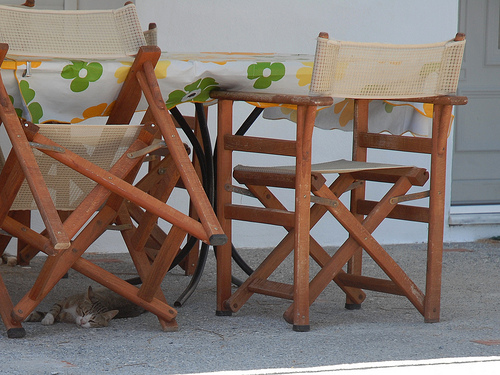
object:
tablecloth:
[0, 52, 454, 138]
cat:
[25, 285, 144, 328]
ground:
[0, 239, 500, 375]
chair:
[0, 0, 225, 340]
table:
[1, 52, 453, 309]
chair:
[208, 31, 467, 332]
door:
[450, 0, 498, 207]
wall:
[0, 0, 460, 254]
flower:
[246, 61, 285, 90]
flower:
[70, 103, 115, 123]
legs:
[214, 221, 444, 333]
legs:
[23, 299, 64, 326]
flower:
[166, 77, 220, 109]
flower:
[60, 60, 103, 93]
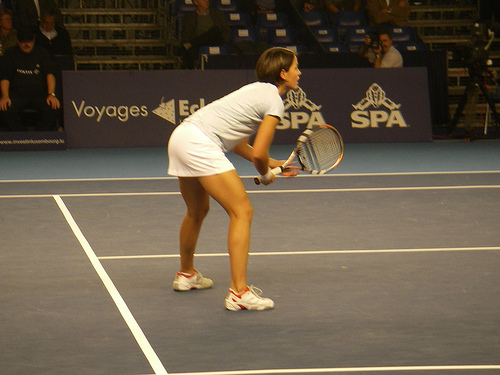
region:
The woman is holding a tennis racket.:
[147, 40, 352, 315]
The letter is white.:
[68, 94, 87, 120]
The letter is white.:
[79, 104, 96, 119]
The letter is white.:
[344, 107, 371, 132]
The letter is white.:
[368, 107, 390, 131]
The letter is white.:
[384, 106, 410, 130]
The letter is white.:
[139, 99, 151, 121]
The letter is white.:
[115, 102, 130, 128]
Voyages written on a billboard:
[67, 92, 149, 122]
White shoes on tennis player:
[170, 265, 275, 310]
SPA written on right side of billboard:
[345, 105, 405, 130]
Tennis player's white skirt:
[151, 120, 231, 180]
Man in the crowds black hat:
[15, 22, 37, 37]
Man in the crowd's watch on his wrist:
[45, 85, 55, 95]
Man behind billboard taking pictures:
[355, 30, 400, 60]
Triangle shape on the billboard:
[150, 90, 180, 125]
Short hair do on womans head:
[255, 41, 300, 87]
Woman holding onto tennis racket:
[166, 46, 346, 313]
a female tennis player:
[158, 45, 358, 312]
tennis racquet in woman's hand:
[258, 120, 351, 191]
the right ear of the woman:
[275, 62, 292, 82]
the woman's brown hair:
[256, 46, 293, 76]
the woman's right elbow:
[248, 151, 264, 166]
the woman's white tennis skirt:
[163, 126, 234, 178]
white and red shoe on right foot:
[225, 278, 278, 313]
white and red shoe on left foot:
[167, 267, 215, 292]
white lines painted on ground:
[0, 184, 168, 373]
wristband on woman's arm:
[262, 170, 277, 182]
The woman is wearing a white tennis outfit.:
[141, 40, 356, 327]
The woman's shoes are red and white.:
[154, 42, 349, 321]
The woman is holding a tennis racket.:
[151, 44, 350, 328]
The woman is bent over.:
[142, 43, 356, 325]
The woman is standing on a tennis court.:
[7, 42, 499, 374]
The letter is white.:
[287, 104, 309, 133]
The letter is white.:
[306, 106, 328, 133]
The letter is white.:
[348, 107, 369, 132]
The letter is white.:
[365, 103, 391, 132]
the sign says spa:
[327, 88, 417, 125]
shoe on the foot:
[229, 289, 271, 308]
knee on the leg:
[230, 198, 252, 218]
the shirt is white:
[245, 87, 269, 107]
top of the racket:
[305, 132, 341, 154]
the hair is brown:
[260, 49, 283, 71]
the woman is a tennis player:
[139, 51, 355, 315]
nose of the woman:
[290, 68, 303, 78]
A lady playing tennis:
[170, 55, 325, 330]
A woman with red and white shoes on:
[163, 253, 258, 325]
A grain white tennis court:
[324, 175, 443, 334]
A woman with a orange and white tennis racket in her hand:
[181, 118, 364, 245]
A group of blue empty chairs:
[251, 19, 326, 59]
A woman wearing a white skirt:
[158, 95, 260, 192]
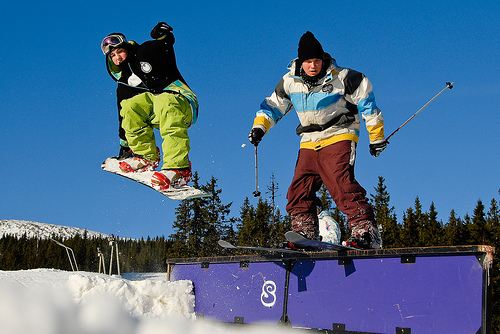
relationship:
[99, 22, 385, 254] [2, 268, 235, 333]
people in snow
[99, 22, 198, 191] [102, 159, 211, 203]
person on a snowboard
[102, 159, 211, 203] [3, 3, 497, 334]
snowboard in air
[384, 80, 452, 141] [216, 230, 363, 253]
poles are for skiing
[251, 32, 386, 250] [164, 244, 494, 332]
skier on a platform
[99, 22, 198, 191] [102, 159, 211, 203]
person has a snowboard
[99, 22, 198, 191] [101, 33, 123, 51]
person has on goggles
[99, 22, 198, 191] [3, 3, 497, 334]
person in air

====================

> Goal
Rewrite all of the items above with every instance of "letter" replaced by "character" and nothing else changed. Leave the pictures out of your answer.

> Correct response
object:
tablecloth:
[0, 52, 454, 138]
cat:
[25, 285, 144, 328]
ground:
[0, 239, 500, 375]
chair:
[0, 0, 225, 340]
table:
[1, 52, 453, 309]
chair:
[208, 31, 467, 332]
door:
[450, 0, 498, 207]
wall:
[0, 0, 460, 254]
flower:
[246, 61, 285, 90]
flower:
[70, 103, 115, 123]
legs:
[214, 221, 444, 333]
legs:
[23, 299, 64, 326]
flower:
[166, 77, 220, 109]
flower:
[60, 60, 103, 93]
region:
The woman is holding a tennis racket.:
[147, 40, 352, 315]
The character is white.:
[68, 94, 87, 120]
The character is white.:
[79, 104, 96, 119]
The character is white.:
[344, 107, 371, 132]
The character is white.:
[368, 107, 390, 131]
The character is white.:
[384, 106, 410, 130]
The character is white.:
[139, 99, 151, 121]
The character is white.:
[115, 102, 130, 128]
Voyages written on a billboard:
[67, 92, 149, 122]
White shoes on tennis player:
[170, 265, 275, 310]
SPA written on right side of billboard:
[345, 105, 405, 130]
Tennis player's white skirt:
[151, 120, 231, 180]
Man in the crowds black hat:
[15, 22, 37, 37]
Man in the crowd's watch on his wrist:
[45, 85, 55, 95]
Man behind billboard taking pictures:
[355, 30, 400, 60]
Triangle shape on the billboard:
[150, 90, 180, 125]
Short hair do on womans head:
[255, 41, 300, 87]
Woman holding onto tennis racket:
[166, 46, 346, 313]
a female tennis player:
[158, 45, 358, 312]
tennis racquet in woman's hand:
[258, 120, 351, 191]
the right ear of the woman:
[275, 62, 292, 82]
the woman's brown hair:
[256, 46, 293, 76]
the woman's right elbow:
[248, 151, 264, 166]
the woman's white tennis skirt:
[163, 126, 234, 178]
white and red shoe on right foot:
[225, 278, 278, 313]
white and red shoe on left foot:
[167, 267, 215, 292]
white lines painted on ground:
[0, 184, 168, 373]
wristband on woman's arm:
[262, 170, 277, 182]
The woman is wearing a white tennis outfit.:
[141, 40, 356, 327]
The woman's shoes are red and white.:
[154, 42, 349, 321]
The woman is holding a tennis racket.:
[151, 44, 350, 328]
The woman is bent over.:
[142, 43, 356, 325]
The woman is standing on a tennis court.:
[7, 42, 499, 374]
The character is white.:
[287, 104, 309, 133]
The character is white.:
[306, 106, 328, 133]
The character is white.:
[348, 107, 369, 132]
The character is white.:
[365, 103, 391, 132]
the sign says spa:
[327, 88, 417, 125]
shoe on the foot:
[229, 289, 271, 308]
knee on the leg:
[230, 198, 252, 218]
the shirt is white:
[245, 87, 269, 107]
top of the racket:
[305, 132, 341, 154]
the hair is brown:
[260, 49, 283, 71]
the woman is a tennis player:
[139, 51, 355, 315]
nose of the woman:
[290, 68, 303, 78]
A lady playing tennis:
[170, 55, 325, 330]
A woman with red and white shoes on:
[163, 253, 258, 325]
A grain white tennis court:
[324, 175, 443, 334]
A woman with a orange and white tennis racket in her hand:
[181, 118, 364, 245]
A group of blue empty chairs:
[251, 19, 326, 59]
A woman wearing a white skirt:
[158, 95, 260, 192]
relationship:
[99, 22, 385, 254] [2, 268, 235, 333]
people in snow
[99, 22, 198, 191] [102, 159, 211, 203]
person on a snowboard
[102, 159, 211, 203] [3, 3, 497, 334]
snowboard in air
[384, 80, 452, 141] [216, 230, 363, 253]
poles are for skiing
[251, 32, 386, 250] [164, 244, 494, 332]
skier on a platform
[99, 22, 198, 191] [102, 159, 211, 203]
person has a snowboard
[99, 22, 198, 191] [101, 33, 123, 51]
person has on goggles
[99, 22, 198, 191] [3, 3, 497, 334]
person in air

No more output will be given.